Kleber Mendonça Filho: Foi no Recife. A história é clássica: desde sempre eu tenho interesse por cinema. Minha mãe tinha bilhetes escritos com seis anos de idade: me leve pro cinema, tá passando tal filme. Na Inglaterra expandiu mais. A tv inglesa foi uma espécie de universidade, via muita coisa do mundo inteiro: cinema indiano, francês, australiano, italiano. Vi até Glauber na tv. Daí voltei pro Brasil, fiz jornalismo, e inventava desculpa pra fazer vídeo usando equipamento do curso. Mas o vídeo era muito maltratado em relação ao filme e eu enchi o saco. Nos festivais, ninguém via o vídeo ou ele tinha uma exibição quase escondida. Só no final dos anos 90 aconteceu a revolução digital – o vídeo passou a ser “digital” e ganhou uma nobreza instantânea.

Pílula Pop: E a palavra muda tudo, “digital” tira a pecha toda que tinha ‘vídeo’.

Kleber Mendonça Filho: É, e em 2001 eu peguei um dinheiro de herança, comprei um Mac e uma câmera digital, e entrei num curso de Final Cut, o software de montagem de digital. Lá, conheci Daniel Bandeira que fez comigo “Vinil Verde” e “A Menina do Algodão”. Como exercício para finalizar as aulas, fizemos “A Menina”. Ou seja, no fim do curso a gente tinha uma primeira versão do filme e eu suplantei meu pior medo: ter investido uma grana imensa e daí uns meses estar usando o computador pra checar email. E já recomecei minha carreira como diretor.
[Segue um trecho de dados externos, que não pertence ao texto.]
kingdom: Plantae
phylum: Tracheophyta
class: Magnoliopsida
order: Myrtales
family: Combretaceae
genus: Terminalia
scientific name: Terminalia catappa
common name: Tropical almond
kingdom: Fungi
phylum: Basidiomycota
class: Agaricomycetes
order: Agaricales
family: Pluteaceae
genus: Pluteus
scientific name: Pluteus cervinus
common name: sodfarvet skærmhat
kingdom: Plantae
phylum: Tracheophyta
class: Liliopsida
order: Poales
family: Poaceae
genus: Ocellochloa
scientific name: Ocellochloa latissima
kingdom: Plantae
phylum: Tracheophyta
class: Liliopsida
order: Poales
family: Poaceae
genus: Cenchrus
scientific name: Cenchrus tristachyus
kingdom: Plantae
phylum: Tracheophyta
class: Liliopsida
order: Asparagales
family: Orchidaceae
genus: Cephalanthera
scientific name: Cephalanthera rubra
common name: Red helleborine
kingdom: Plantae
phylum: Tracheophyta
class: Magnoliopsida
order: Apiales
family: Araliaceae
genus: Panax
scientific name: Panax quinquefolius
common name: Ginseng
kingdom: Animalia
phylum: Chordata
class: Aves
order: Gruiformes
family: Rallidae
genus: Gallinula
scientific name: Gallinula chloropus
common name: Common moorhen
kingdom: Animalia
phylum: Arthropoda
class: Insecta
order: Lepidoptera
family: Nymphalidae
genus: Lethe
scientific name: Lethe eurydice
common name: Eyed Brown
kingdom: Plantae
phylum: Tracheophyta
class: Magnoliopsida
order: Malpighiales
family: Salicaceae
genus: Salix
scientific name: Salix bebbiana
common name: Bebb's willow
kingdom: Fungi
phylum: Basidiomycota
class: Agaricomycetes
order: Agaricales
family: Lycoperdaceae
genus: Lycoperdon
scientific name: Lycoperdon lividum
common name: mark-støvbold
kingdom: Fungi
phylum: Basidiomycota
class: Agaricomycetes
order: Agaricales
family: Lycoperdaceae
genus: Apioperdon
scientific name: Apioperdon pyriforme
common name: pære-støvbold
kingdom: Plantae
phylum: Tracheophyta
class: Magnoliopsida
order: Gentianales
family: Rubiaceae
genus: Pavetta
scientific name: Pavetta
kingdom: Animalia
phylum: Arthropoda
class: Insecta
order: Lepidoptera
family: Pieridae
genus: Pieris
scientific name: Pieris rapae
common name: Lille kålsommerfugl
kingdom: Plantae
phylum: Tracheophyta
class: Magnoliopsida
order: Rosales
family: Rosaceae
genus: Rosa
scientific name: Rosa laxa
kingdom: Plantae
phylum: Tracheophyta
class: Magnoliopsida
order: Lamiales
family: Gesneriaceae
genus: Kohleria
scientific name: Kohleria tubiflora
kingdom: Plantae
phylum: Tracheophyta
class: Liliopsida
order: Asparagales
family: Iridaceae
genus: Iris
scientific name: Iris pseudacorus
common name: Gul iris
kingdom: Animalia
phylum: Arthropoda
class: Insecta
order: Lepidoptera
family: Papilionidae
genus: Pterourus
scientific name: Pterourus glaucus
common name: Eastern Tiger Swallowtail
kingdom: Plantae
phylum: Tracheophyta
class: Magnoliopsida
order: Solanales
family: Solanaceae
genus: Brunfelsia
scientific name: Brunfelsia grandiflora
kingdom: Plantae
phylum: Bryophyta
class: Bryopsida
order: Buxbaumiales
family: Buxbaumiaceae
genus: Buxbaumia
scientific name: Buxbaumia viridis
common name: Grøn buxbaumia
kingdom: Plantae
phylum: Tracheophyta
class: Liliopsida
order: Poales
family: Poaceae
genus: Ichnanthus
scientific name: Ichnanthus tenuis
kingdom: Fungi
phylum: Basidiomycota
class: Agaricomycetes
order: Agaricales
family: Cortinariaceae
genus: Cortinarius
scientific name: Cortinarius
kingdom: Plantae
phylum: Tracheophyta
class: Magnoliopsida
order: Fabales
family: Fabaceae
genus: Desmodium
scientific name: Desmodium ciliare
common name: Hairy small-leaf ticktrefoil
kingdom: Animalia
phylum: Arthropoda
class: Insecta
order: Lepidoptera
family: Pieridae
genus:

Pílula Pop: Agora você tá tocando só dois projetos: o seu documentário “Crítico” e “Recife Frio”?

Kleber Mendonça Filho: Sim, só os dois.

Pílula Pop: Nessa base de um filme por ano, esse seria o ano do “Crítico” e ano que vem o do “Recife Frio”.

Kleber Mendonça Filho: Isso.

Pílula Pop: Mas você vai conseguir montar o “Recife Frio” pro ano que vem?

Kleber Mendonça Filho: Sim. E tá vindo aí uma cobrança quase de relógio biológico do longa em ficção. O problema é que eu não consigo fechar a história na minha cabeça. Acho que precisa de mais um tempo ainda.